Eddie Gonzales Jr. – AncientPages.com – Scientists have long debated why non-bird dinosaurs, including Tyrannosaurus rex and Triceratops, became extinct—whereas mammals and other species such as turtles and crocodiles survived.
The new study, led by an international team of paleontologists and ecologists, analyzed 1,600 fossil records from North America.
Scientists have long debated why non-bird dinosaurs, including Tyrannosaurus rex and Triceratops, became extinct—whereas mammals and other species such as turtles and crocodiles survived.
Triceratops prorsus munching on cycads disturbs primitive cousins of placental (left) and marsupial (right) mammals in the underbrush—while a softshell turtle climbs up on a log, unaware that its freshwater ecology will shelter it from the impending doom from space. Credit: Henry Sharpe
Researchers modeled the food chains and ecological habitats of land-living and freshwater animals during the last several million years of the Cretaceous, and the first few million years of the Paleogene period, after the asteroid hit.
Paleontologists have known for some time that many small mammals lived alongside the dinosaurs. But this research reveals that these mammals were adapting to their environments and becoming more important components of ecosystems as the Cretaceous unfolded. Meanwhile, the dinosaurs were entrenched in stable niches to which they were supremely well adapted.
Mammals didn’t just take advantage of the dinosaurs dying, experts say. They were creating their own advantages through diversifying—by occupying new ecological niches, evolving more varied diets and behaviors and enduring small shifts in climate, by rapidly adapting. These behaviors probably helped them to survive, as they were better able than the dinosaurs to cope with the radical and abrupt destruction caused by the asteroid.
First author, Jorge García-Girón, Geography Research Unit, University of Oulu, Finland and Department of Biodiversity and Environmental Management, University of León, Spain, said, “Our study provides a compelling picture of the ecological structure, food webs, and niches of the last dinosaur-dominated ecosystems of the Cretaceous period and the first mammal-dominated ecosystems after the asteroid hit. This helps us to understand one of the age-old mysteries of paleontology: why all the non-bird dinosaurs died, but birds and mammals endured.”

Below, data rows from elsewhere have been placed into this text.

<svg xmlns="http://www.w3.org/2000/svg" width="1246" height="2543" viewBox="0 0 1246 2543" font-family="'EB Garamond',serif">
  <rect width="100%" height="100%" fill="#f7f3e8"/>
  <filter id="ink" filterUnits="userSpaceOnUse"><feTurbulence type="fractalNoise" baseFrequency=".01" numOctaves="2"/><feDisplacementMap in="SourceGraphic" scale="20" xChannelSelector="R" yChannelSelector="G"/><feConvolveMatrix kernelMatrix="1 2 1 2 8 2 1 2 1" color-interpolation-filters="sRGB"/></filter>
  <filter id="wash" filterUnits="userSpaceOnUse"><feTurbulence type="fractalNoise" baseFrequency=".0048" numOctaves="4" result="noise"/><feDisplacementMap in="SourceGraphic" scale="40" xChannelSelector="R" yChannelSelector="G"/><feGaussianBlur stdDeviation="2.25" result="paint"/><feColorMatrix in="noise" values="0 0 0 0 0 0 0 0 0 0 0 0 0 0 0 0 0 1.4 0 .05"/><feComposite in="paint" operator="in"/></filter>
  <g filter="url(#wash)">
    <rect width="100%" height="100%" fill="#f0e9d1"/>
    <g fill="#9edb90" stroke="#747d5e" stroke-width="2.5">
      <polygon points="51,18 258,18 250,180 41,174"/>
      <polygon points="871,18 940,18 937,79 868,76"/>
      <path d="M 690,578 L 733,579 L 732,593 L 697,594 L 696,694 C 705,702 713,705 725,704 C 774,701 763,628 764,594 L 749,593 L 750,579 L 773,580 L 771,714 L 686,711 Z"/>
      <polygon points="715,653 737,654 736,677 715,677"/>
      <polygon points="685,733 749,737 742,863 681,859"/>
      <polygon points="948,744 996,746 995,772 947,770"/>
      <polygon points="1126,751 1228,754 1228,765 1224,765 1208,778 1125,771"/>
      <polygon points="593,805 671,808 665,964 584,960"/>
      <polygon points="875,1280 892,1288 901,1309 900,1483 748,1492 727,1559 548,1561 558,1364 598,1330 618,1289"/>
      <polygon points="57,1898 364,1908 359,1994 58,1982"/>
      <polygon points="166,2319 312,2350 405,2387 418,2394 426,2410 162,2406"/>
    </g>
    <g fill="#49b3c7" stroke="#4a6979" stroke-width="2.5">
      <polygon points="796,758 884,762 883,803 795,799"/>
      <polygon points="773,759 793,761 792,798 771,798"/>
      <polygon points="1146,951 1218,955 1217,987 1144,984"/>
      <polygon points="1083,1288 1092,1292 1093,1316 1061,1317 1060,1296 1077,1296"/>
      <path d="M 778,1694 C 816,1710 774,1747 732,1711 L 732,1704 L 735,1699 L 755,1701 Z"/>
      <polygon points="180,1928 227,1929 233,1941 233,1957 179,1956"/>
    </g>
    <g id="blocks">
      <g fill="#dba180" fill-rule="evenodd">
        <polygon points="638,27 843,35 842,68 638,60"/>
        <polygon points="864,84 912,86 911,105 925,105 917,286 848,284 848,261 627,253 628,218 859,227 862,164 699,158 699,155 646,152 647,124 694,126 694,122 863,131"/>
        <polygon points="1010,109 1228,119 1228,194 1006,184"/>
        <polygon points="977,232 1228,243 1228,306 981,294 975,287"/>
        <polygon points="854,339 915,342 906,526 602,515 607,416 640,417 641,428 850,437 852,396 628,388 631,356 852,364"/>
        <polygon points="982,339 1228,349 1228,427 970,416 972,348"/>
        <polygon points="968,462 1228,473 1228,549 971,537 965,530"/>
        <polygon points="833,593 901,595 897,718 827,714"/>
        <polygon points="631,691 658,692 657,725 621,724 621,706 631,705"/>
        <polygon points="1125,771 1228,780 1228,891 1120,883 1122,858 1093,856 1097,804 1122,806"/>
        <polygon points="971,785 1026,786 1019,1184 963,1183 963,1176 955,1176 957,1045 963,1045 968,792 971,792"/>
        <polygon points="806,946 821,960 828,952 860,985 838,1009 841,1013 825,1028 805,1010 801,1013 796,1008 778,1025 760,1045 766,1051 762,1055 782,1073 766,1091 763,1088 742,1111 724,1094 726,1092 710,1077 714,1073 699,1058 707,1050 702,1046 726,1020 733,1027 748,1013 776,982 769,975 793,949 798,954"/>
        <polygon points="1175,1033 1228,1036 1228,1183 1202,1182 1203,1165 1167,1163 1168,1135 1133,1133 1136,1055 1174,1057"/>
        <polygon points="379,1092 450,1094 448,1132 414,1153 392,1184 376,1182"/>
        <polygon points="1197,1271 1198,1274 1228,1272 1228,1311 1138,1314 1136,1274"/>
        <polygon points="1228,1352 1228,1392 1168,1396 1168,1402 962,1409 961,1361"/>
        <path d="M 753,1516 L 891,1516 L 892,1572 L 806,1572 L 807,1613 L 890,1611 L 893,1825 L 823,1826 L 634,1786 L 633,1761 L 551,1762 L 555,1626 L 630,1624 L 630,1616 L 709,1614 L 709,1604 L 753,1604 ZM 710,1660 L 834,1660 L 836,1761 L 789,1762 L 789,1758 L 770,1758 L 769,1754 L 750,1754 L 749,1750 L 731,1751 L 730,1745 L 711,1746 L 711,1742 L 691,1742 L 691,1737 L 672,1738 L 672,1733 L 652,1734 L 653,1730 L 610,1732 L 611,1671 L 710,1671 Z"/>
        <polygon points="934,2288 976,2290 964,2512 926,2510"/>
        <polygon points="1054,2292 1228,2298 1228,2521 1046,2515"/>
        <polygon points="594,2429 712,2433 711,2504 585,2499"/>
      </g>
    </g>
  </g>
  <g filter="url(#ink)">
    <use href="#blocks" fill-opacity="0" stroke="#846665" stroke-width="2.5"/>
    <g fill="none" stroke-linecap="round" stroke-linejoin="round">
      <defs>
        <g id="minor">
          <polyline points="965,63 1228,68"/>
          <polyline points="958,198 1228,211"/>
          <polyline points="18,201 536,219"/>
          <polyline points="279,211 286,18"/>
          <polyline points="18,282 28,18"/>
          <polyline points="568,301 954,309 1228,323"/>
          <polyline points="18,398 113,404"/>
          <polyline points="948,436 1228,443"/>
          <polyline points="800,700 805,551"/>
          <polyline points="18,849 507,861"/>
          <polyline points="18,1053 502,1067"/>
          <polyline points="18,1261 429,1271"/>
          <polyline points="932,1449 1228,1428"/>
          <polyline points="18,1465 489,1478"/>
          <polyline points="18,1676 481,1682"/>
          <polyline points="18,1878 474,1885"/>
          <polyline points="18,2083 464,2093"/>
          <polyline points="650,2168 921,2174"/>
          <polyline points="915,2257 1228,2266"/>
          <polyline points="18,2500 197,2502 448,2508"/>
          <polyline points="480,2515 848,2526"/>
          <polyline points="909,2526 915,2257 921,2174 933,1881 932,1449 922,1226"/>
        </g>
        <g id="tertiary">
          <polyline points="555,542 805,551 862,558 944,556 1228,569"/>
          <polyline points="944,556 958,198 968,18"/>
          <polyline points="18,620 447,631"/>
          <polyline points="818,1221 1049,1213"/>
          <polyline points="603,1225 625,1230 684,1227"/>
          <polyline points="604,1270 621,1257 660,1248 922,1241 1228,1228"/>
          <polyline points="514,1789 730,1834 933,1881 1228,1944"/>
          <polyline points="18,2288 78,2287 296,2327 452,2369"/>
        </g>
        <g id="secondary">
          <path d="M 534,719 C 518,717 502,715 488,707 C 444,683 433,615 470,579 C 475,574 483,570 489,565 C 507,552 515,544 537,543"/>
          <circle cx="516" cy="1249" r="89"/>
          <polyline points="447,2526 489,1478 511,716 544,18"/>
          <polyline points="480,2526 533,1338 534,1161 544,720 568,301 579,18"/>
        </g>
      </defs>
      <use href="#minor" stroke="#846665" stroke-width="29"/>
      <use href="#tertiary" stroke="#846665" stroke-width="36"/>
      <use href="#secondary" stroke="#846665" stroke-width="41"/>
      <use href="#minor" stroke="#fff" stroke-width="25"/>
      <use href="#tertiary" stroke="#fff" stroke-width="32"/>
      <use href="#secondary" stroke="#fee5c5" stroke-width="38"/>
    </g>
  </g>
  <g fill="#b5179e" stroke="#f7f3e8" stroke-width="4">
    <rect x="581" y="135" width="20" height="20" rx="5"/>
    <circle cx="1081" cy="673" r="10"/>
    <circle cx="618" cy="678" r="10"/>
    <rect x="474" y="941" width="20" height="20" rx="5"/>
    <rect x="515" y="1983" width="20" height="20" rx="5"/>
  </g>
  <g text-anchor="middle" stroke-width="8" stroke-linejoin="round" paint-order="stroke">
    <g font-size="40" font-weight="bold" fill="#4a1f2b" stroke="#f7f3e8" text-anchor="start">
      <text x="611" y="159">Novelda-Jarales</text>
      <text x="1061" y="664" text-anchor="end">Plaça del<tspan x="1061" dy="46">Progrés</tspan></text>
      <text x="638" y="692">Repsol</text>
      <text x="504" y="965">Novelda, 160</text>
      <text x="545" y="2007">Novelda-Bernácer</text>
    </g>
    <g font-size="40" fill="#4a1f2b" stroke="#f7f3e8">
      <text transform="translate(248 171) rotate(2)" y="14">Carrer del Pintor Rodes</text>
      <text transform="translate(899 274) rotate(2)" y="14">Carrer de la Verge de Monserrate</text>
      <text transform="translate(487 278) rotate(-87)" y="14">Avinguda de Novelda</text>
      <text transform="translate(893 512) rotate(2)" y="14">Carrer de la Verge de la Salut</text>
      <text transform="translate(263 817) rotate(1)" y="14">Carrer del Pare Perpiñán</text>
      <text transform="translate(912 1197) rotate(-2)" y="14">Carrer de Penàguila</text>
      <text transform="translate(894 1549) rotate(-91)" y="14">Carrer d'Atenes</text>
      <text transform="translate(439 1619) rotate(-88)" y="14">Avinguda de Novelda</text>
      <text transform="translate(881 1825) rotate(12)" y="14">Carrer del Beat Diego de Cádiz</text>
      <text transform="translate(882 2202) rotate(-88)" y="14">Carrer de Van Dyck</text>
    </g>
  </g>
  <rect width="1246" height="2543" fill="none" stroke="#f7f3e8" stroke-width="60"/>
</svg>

Co-lead author, Alfio Alessandro Chiarenza, Department of Ecology and Animal Biology, University of Vigo, Spain, said, “It seems that the stable ecology of the last dinosaurs actually hindered their survival in the wake of the asteroid impact, which abruptly changed the ecological rules of the time. Conversely, some birds, mammals, crocodilians, and turtles had previously been better adapted to unstable and rapid shifts in their environments, which might have made them better able to survive when things suddenly went bad when the asteroid hit.”
Senior author, Professor Steve Brusatte, Personal Chair of Paleontology and Evolution, School of GeoSciences, University of Edinburgh, said, “Dinosaurs were going strong, with stable ecosystems, right until the asteroid suddenly killed them off. Meanwhile, mammals were diversifying their diets, ecologies and behaviors while dinosaurs were still alive. So it wasn’t simply that mammals took advantage of the dinosaurs dying, but they were making their own advantages, which ecologically preadapted them to survive the extinction and move into niches left vacant by the ᴅᴇᴀᴅ dinosaurs.”
The research is published in the journal Science Advances.